Whichever way you look at it, that’s a lot of stock and it all needs to be sorted and shipped out in the speediest way possible. To do this, Amazon has constructed a hugely efficient conveyor system and its journey starts at the inbound dock.

Stock is lifted off palettes and placed the conveyor belt, where product checkers inspect every item at six different points to ensure it is the right item and isn’t damaged.

This stock is then given a unique barcode and placed into a yellow box to be carried off and put in storage until it is ordered. This barcode is where Amazon’s true efficiency lies, as it enables a computer system to track it throughout the whole packing to postage process.

Stock from these yellow boxes is placed at random throughout a five-floored set of corridors. Why at random? Because it entirely eliminates human error. This way nothing similar can ever get mixed up and placed into the wrong package.

So you won't be receiving Star Wars Episode II instead of Episode III, because they're sitting next to each other on a shelf. Instead, next to one Star Wars DVD might be a box of Lego. Shelf-stackers scan a barcode next to the stock and its exact location is then mapped by a computer. This is stored and used to build up shopping lists for product pickers.

Let’s go shopping

These shopping lists are placed in the quickest order possible by product location, so each product picker spends the least time walking and more time getting products.

Here is where your clicking "buy" really makes a difference. Whatever you purchase through Amazon, it will end up on one of these shopping lists. Someone, somewhere, in one of eight Amazon Fulfilment Centres, is literally doing your shopping for you.

Everything they pick is scanned and placed into orange boxes to be posted out. The orange colour differentiates it from stock coming in. These boxes are then placed back on to the mega-conveyor belt and sped off to the next and final stage in the Amazon process.

As a brief aside, we cannot even begin to explain the scale of these storage aisles. In the space of 10 minutes walking around them we saw more Kindle Fires than we knew existed, a toy of the car from Blade Runner (which we have subsequently ordered) and enough Skylanders to make any kid cry.

That’s a wrap

Next comes the wrapping and packaging of your items.
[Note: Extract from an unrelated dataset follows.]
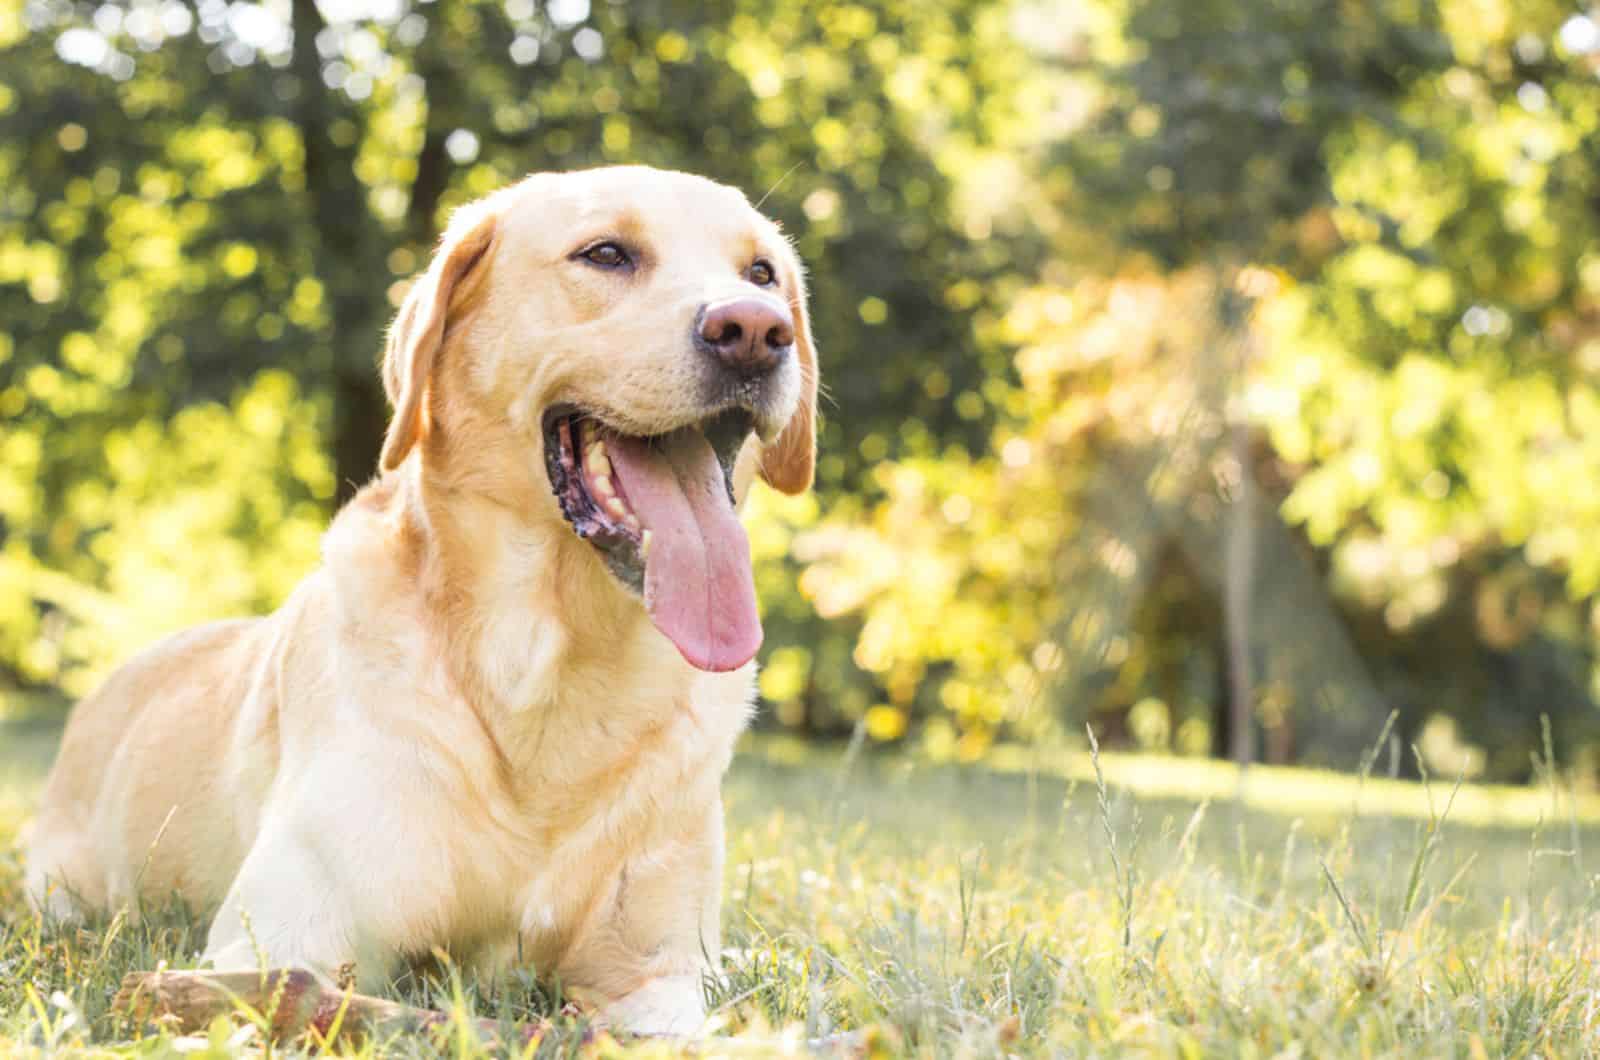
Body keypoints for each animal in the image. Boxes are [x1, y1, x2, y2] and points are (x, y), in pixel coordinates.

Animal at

Every product is scanned and marked by size and then linked up with a specific shape of Amazon packaging.

Next time something gets shipped to your house from Amazon, look for numbers on the box such as C4 or C2. These numbers tell the product packers which box will fit what item, with the aim of eliminating as much waste as possible.

At those point, packages still haven’t had an address stamped on them. This is the second to last step in the whole process. Placed on to a conveyor belt in the same order the items came in, each box is still connected to its barcode, so the computer system knows exactly which address to stamp it with.
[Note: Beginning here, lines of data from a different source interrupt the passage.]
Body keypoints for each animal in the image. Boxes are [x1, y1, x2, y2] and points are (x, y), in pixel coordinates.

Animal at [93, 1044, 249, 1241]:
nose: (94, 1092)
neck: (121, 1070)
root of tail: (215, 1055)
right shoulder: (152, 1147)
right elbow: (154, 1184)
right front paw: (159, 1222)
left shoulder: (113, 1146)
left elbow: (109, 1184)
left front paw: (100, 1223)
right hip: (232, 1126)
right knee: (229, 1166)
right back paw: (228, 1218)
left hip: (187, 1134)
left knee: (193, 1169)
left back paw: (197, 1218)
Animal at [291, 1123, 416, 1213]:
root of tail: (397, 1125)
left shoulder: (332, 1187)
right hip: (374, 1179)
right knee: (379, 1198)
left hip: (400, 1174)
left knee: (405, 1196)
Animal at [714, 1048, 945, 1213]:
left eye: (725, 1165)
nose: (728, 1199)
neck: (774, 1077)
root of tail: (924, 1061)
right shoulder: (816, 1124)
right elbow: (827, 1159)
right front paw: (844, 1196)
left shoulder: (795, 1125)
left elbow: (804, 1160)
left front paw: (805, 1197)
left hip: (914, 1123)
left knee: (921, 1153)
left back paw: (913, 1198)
The conveyor belt goes through a terrifying area called the "slam". Sitting above the packaging lines, here each box has its barcode scanned and the relevant address is literally slammed on to the top of it by a machine. It is also weighed to make absolutely sure it is the right thing going to the right place.

After being slammed, items go onto a fast-moving conveyor ready to be posted out. This conveyor travels through a vast number of chutes, each of which corresponds to a postcode or delivery method. Boxes are tipped off the conveyor belt and down the chute at exactly the correct moment.
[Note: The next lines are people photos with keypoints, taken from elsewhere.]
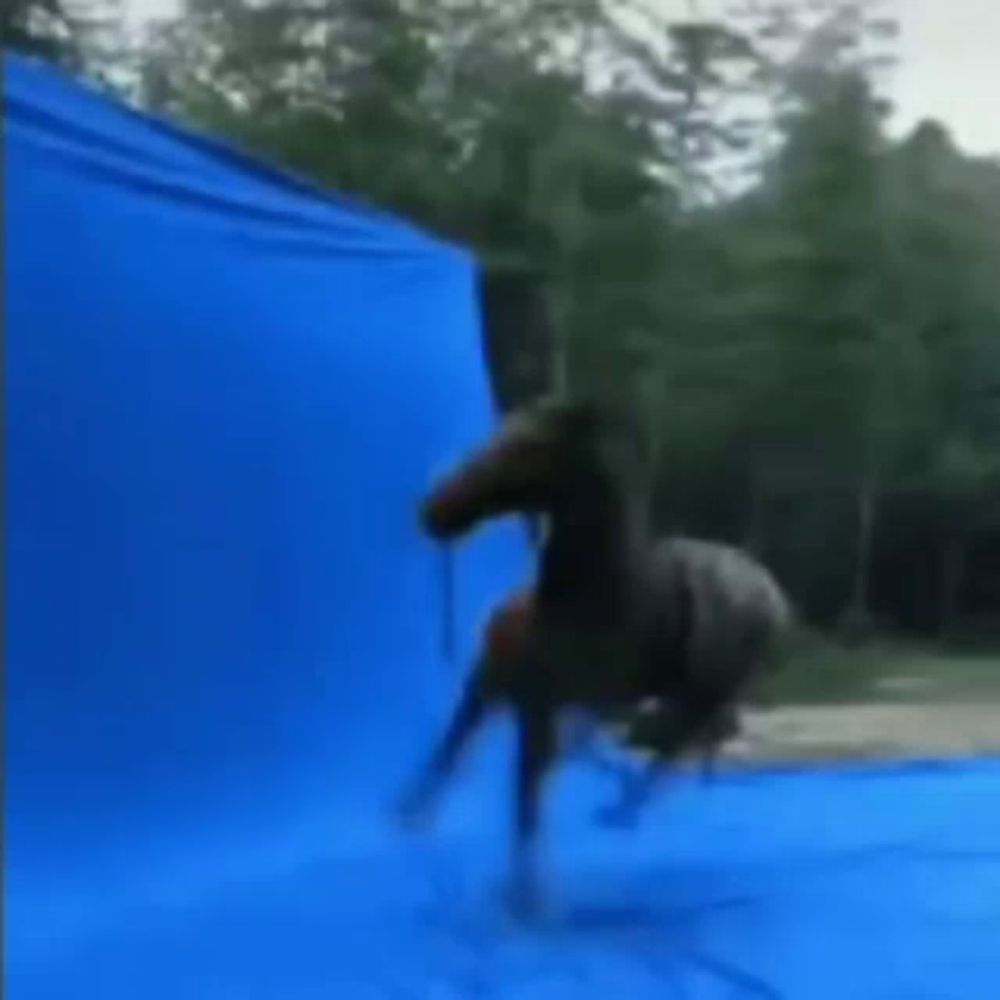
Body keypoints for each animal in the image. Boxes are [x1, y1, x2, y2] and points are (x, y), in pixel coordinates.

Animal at [394, 398, 792, 916]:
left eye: (525, 448)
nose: (434, 510)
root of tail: (772, 594)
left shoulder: (538, 706)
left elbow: (525, 794)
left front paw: (527, 897)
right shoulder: (514, 694)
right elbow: (484, 761)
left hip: (705, 689)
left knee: (682, 742)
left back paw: (623, 808)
Finally, after its lengthy journey, your purchase is loaded on to the relevant lorry and shipped off to your home.

In this final step is where Amazon’s true efficiency genius lies: the entire process works backwards. Amazon knows when every parcel delivery company, Royal Mail included, will be collecting. It links this to your order and then ensures that it is picked at exactly the right time of day, so it will be ready to go into the van the moment it is dropped from the delivery chute.

As for the journey from there, by truck onwards, well that's all down to matters beyond the Fulfilment Centre and beyond our tour of Amazon too. With any luck, there'll be no manic snows this year nor anything else to get in the way of this finely honed process of click to doorstep. The only tough part is choosing the right presents.